Dzongkha is official language of Bhutan, but English is widely spoken


The population is 725,990 and is averaging a 3.1% growth each year

Money, Currency & Exchange

Bhutan's unit of currency is the ngultrum (Nu), which equals 100 chetrums. It is at par with the Indian rupee, itself a legal tender in the kingdom. One US dollar is exchanged for roughly 44 Ngultrums. Tourists can exchange traveller's cheques or cash at the Bank of Bhutan or at their hotels. American or Australian dollars, pound sterling, French and Swiss francs, German marks, Dutch gilders, Hongkong dollars, Singapore dollars, Thai bath or Japanese yen are all accepted currencies. There are A.T.M.s in Thimphu but outside of the capital cities there are very few ATMs and are not reliable.


Other than Indian nationals, all visitors to Bhutan require a visa; all visas are issued from Thimphu; visas are only issued to tourists booked with a local licensed tour operator, directly or through a foreign travel agent. Applications for tourist visas are submitted by the tour operator. Visa clearance from Thimphu must be obtained before coming to Bhutan. Visa clearance takes at least 10 days to process. Air tickets to Bhutan cannot be purchased without visa clearance. At your point of entry the visa will be stamped in your passport on payment of US$20, two passport photos will also be required. Visas are issued for a 15day period; extensions can be obtained in Thimphu at a cost of Nu.510.

Entry points into Bhutan are by road through Phuentsholing in the South, or by air into Paro.  Druk Air, the national carrier is linked to five cities in four countries. The flight from Kathmandu to Paro provides the most spectacular view of Himalayan vistas of any scheduled flight. Druk Air does not issue tickets until they have received the visa clearance. Paro airport is less than two hours from Thimphu. The best way to journey by road is to start at Kathmandu.


The purchase of unlimited medical insurance is compulsory, which should also cover the cost of rescue operations by helicopter in the event of an emergency evacuation, baggage and trip cancellation insurance is strongly recommended.

Health & Safety

Pack medications in their original, clearly labelled containers and make sure you bring a letter from your doctor explaining the necessity for your medication and usage. It is advisable to bring double your ordinary needs of medication just in case of loss or theft. Do not rely on being able to purchase your regular medication from a pharmacy in Bhutan.
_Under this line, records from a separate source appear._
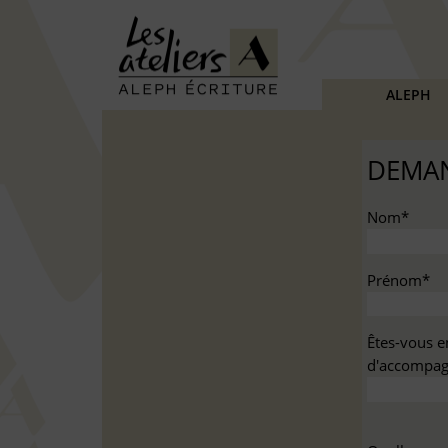
ALEPH
DEMAN
Nom*
Prénom*
Êtes-vous e
d'accompag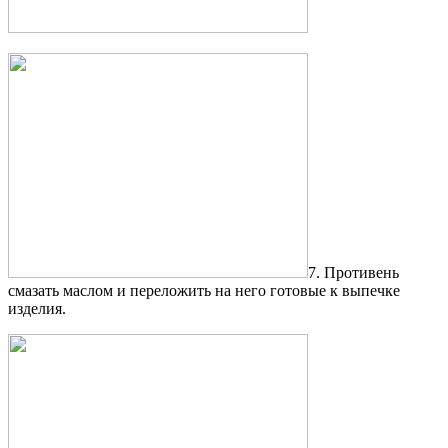
7. Противень
смазать маслом и переложить на него готовые к выпечке
изделия.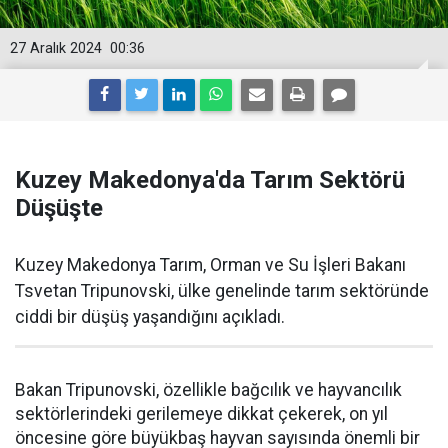
27 Aralık 2024
00:36
Kuzey Makedonya'da Tarım Sektörü
Düşüşte
Kuzey Makedonya Tarım, Orman ve Su İşleri Bakanı
Tsvetan Tripunovski, ülke genelinde tarım sektöründe
ciddi bir düşüş yaşandığını açıkladı.
Bakan Tripunovski, özellikle bağcılık ve hayvancılık
sektörlerindeki gerilemeye dikkat çekerek, on yıl
öncesine göre büyükbaş hayvan sayısında önemli bir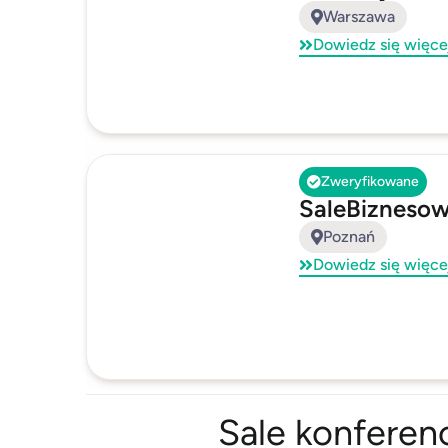
Warszawa
Dowiedz się więce
Zweryfikowane
SaleBiznesow
Poznań
Dowiedz się więce
Sale konferen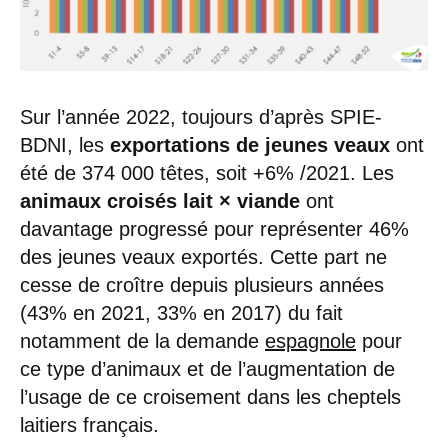
Sur l’année 2022, toujours d’après SPIE-
BDNI, les
exportations de jeunes veaux
ont
été de 374 000 têtes, soit +6% /2021. Les
animaux croisés lait × viande
ont
davantage progressé pour représenter 46%
des jeunes veaux exportés. Cette part ne
cesse de croître depuis plusieurs années
(43% en 2021, 33% en 2017) du fait
notamment de la demande
espagnole
pour
ce type d’animaux et de l’augmentation de
l’usage de ce croisement dans les cheptels
laitiers français.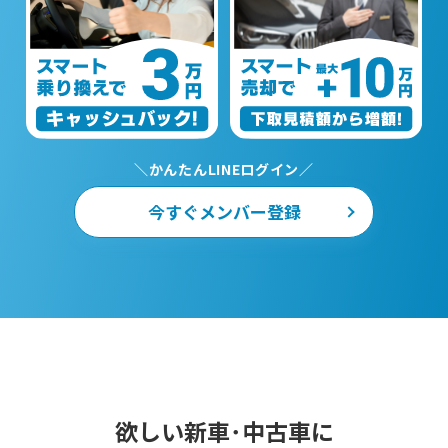
＼かんたんLINEログイン／
今すぐメンバー登録
欲しい新車･中古車に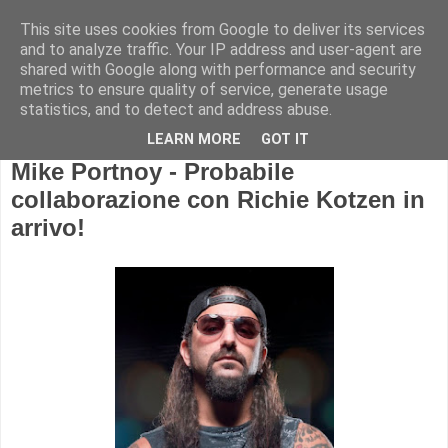
This site uses cookies from Google to deliver its services
and to analyze traffic. Your IP address and user-agent are
shared with Google along with performance and security
metrics to ensure quality of service, generate usage
statistics, and to detect and address abuse.
LEARN MORE
GOT IT
Mike Portnoy - Probabile
collaborazione con Richie Kotzen in
arrivo!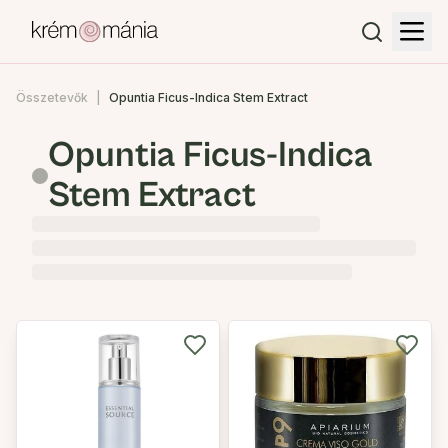
Összetevők
Opuntia Ficus-Indica Stem Extract
Opuntia Ficus-Indica
Stem Extract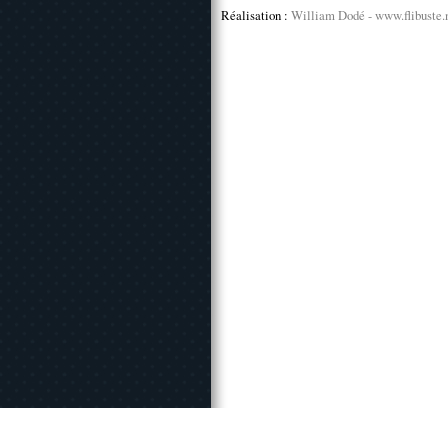
Réalisation :
William Dodé - www.flibuste.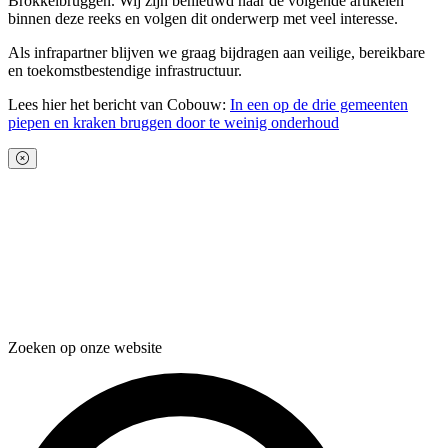
Brokkelbruggen. Wij zijn benieuwd naar de volgende artikelen
binnen deze reeks en volgen dit onderwerp met veel interesse.
Als infrapartner blijven we graag bijdragen aan veilige, bereikbare
en toekomstbestendige infrastructuur.
Lees hier het bericht van Cobouw:
In een op de drie gemeenten
piepen en kraken bruggen door te weinig onderhoud
Zoeken op onze website
Zoeken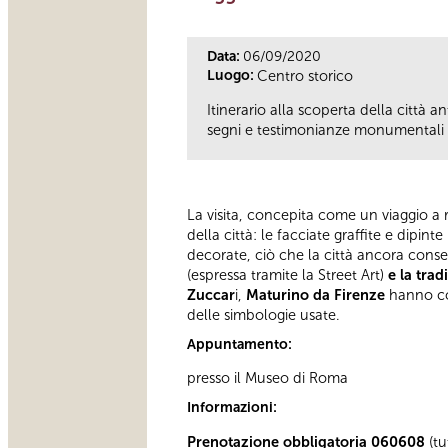
Data:
06/09/2020
Luogo:
Centro storico
Itinerario alla scoperta della città 
segni e testimonianze monumentali ne
La visita, concepita come un viaggio a 
della città: le facciate graffite e dipi
decorate, ciò che la città ancora conse
(espressa tramite la Street Art)
e la
trad
Zuccar
i,
Maturino da Firenze
hanno con
delle simbologie usate.
Appuntamento:
presso il Museo di Roma
Informazioni:
Prenotazione obbligatoria 060608
(tu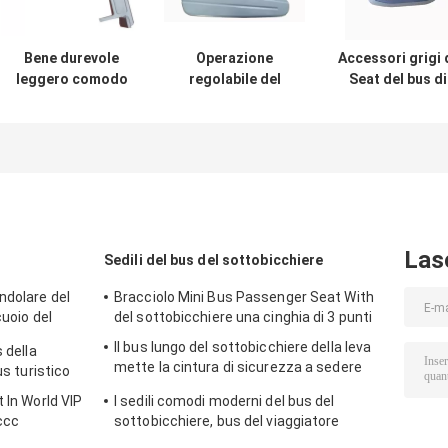
Bene durevole
Operazione
Accessori grigi 
leggero comodo
regolabile del
Seat del bus di
del bus di Seat
pulsante di colore
colore 3 anni d
del bracciolo
del nero
plastica della
regolabile degli
dell'argento di
garanzia con
accessori
funzione del
servizio del OD
bracciolo di
dell'OEM
alluminio di lusso
Las
Sedili del bus del sottobicchiere
ndolare del
Bracciolo Mini Bus Passenger Seat With
cuoio del
del sottobicchiere una cinghia di 3 punti
o
Il bus lungo del sottobicchiere della leva
 della
mette la cintura di sicurezza a sedere
us turistico
Ritrattabile del bracciolo regolabile
 In World VIP
I sedili comodi moderni del bus del
pieghevole
 ccc
sottobicchiere, bus del viaggiatore
mette 960*440*1150mm a sedere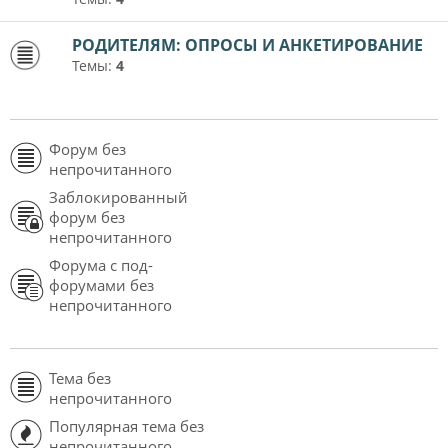
РОДИТЕЛЯМ: ОПРОСЫ И АНКЕТИРОВАНИЕ
Темы:
4
Форум без
непрочитанного
Заблокированный
форум без
непрочитанного
Форума с под-
форумами без
непрочитанного
Тема без
непрочитанного
Популярная тема без
непрочитанного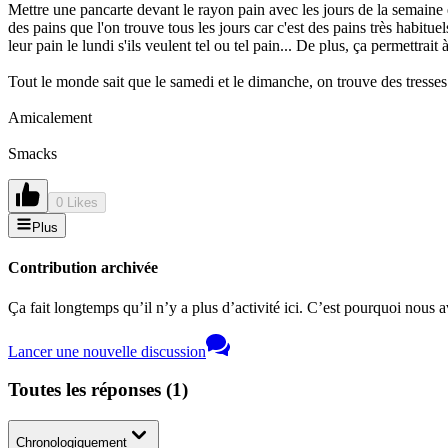
Mettre une pancarte devant le rayon pain avec les jours de la semaine e
des pains que l'on trouve tous les jours car c'est des pains très habit
leur pain le lundi s'ils veulent tel ou tel pain... De plus, ça permettrait
Tout le monde sait que le samedi et le dimanche, on trouve des tresse
Amicalement
Smacks
0 Likes
Plus
Contribution archivée
Ça fait longtemps qu’il n’y a plus d’activité ici. C’est pourquoi nous a
Lancer une nouvelle discussion
Toutes les réponses
(
1
)
Chronologiquement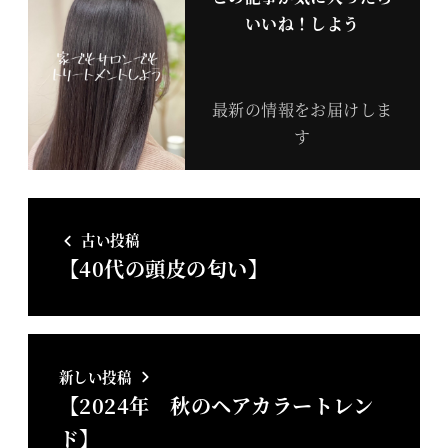
いいね！しよう
最新の情報をお届けしま
す
古い投稿
【40代の頭皮の匂い】
新しい投稿
【2024年 秋のヘアカラートレン
ド】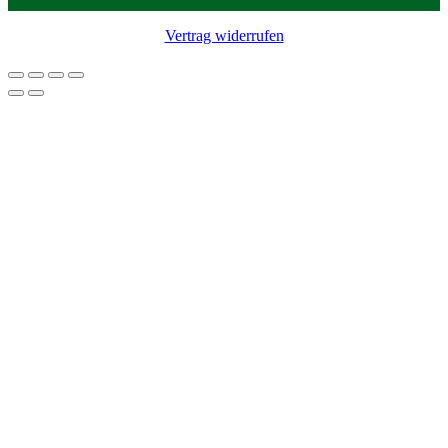
Vertrag widerrufen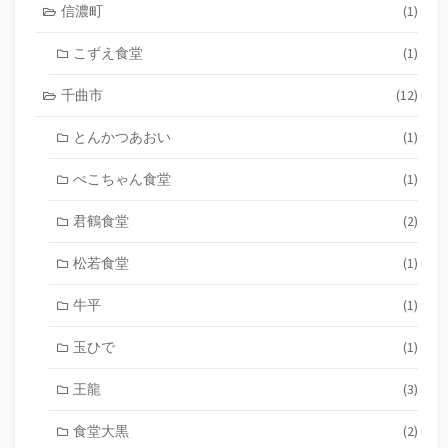
信濃町
(1)
こずえ食堂
(1)
千曲市
(12)
とんかつあおい
(1)
ぺこちゃん食堂
(1)
君鶴食堂
(2)
松若食堂
(1)
牛平
(1)
玉ひで
(1)
王龍
(3)
食堂大黒
(2)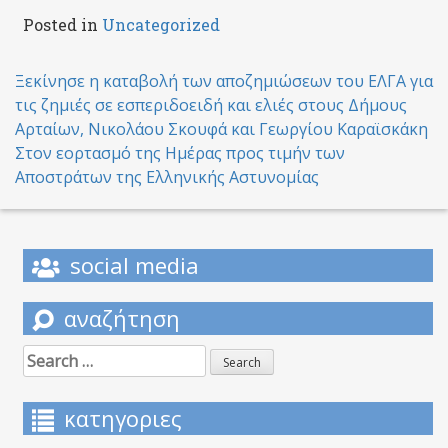
Posted in
Uncategorized
Post
Ξεκίνησε η καταβολή των αποζημιώσεων του ΕΛΓΑ για
τις ζημιές σε εσπεριδοειδή και ελιές στους Δήμους
navigation
Αρταίων, Νικολάου Σκουφά και Γεωργίου Καραϊσκάκη
Στον εορτασμό της Ημέρας προς τιμήν των
Αποστράτων της Ελληνικής Αστυνομίας
social media
αναζήτηση
Search
for:
κατηγοριες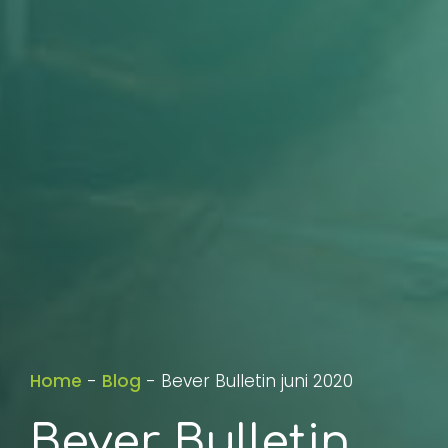
Home
-
Blog
-
Bever Bulletin juni 2020
Bever Bulletin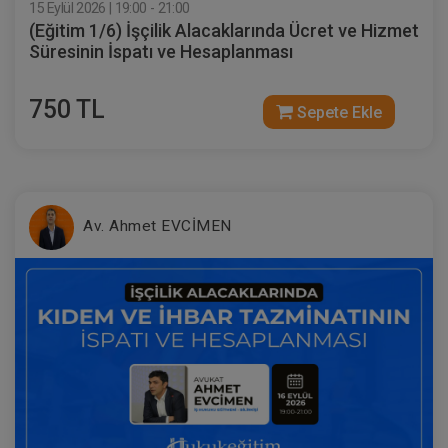
15 Eylül 2026 | 19:00 - 21:00
(Eğitim 1/6) İşçilik Alacaklarında Ücret ve Hizmet
Süresinin İspatı ve Hesaplanması
750 TL
Sepete Ekle
Av. Ahmet EVCİMEN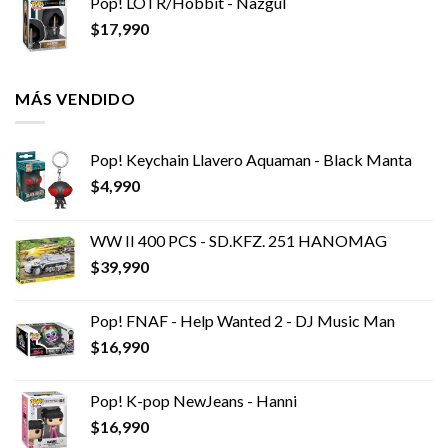
Pop! LOTR/Hobbit - Nazgul
$
17,990
MÁS VENDIDO
Pop! Keychain Llavero Aquaman - Black Manta
$
4,990
WW II 400 PCS - SD.KFZ. 251 HANOMAG
$
39,990
Pop! FNAF - Help Wanted 2 - DJ Music Man
$
16,990
Pop! K-pop NewJeans - Hanni
$
16,990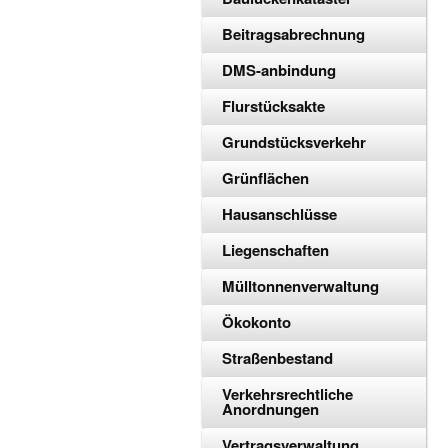
Beitragsabrechnung
DMS-anbindung
Flurstücksakte
Grundstücksverkehr
Grünflächen
Hausanschlüsse
Liegenschaften
Mülltonnenverwaltung
Ökokonto
Straßenbestand
Verkehrsrechtliche
Anordnungen
Vertragsverwaltung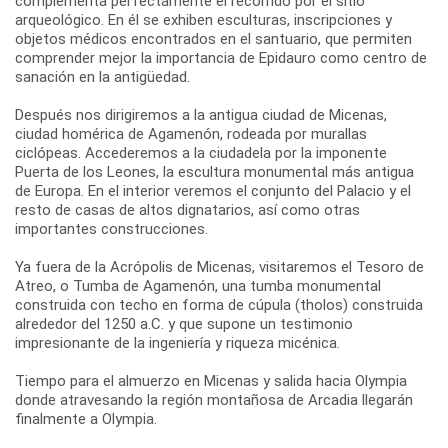
complementa perfectamente el recorrido por el sitio
arqueológico. En él se exhiben esculturas, inscripciones y
objetos médicos encontrados en el santuario, que permiten
comprender mejor la importancia de Epidauro como centro de
sanación en la antigüedad.
Después nos dirigiremos a la antigua ciudad de Micenas,
ciudad homérica de Agamenón, rodeada por murallas
ciclópeas. Accederemos a la ciudadela por la imponente
Puerta de los Leones, la escultura monumental más antigua
de Europa. En el interior veremos el conjunto del Palacio y el
resto de casas de altos dignatarios, así como otras
importantes construcciones.
Ya fuera de la Acrópolis de Micenas, visitaremos el Tesoro de
Atreo, o Tumba de Agamenón, una tumba monumental
construida con techo en forma de cúpula (tholos) construida
alrededor del 1250 a.C. y que supone un testimonio
impresionante de la ingeniería y riqueza micénica.
Tiempo para el almuerzo en Micenas y salida hacia Olympia
donde atravesando la región montañosa de Arcadia llegarán
finalmente a Olympia.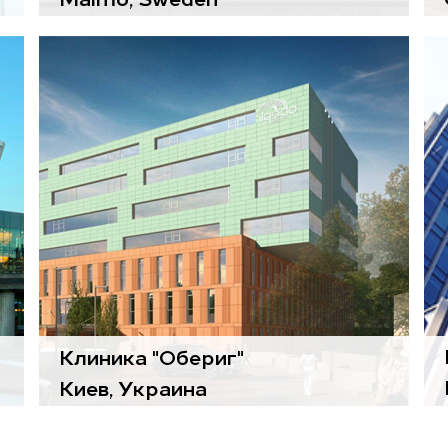
Воздухоподготовительные
агрегаты
Gold
Диффузоры
Swan
,
Lockzone
,
CDH
Шумоглушители
Чиллеры
Teal
Прецизионные кондиционеры
Datatech
Клиника "Обериг"
Киев, Украина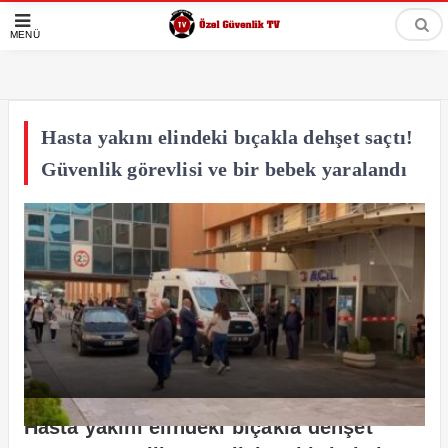
MENÜ
Hasta yakını elindeki bıçakla dehşet saçtı!
Güvenlik görevlisi ve bir bebek yaralandı
Hasta yakını elindeki bıçakla dehşet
Bhutan is 6 hours ahead of GMT there is no daylight saving time in Bhutan

Additional Facts for the visitor

  • Prices are established by the Royal Government of Bhutan.
  • The Royal Government’s policy is to preserve its culture and traditional values. Your cooperation is sought in this and the Government requests that you do not  buy antiques.
  • Royal Government of Bhutan has set a limit of no more than 4000 tourists per year to visit Bhutan.
  • Bhutanese people are friendly and welcoming to visitors. They generally enjoy you taking their photo.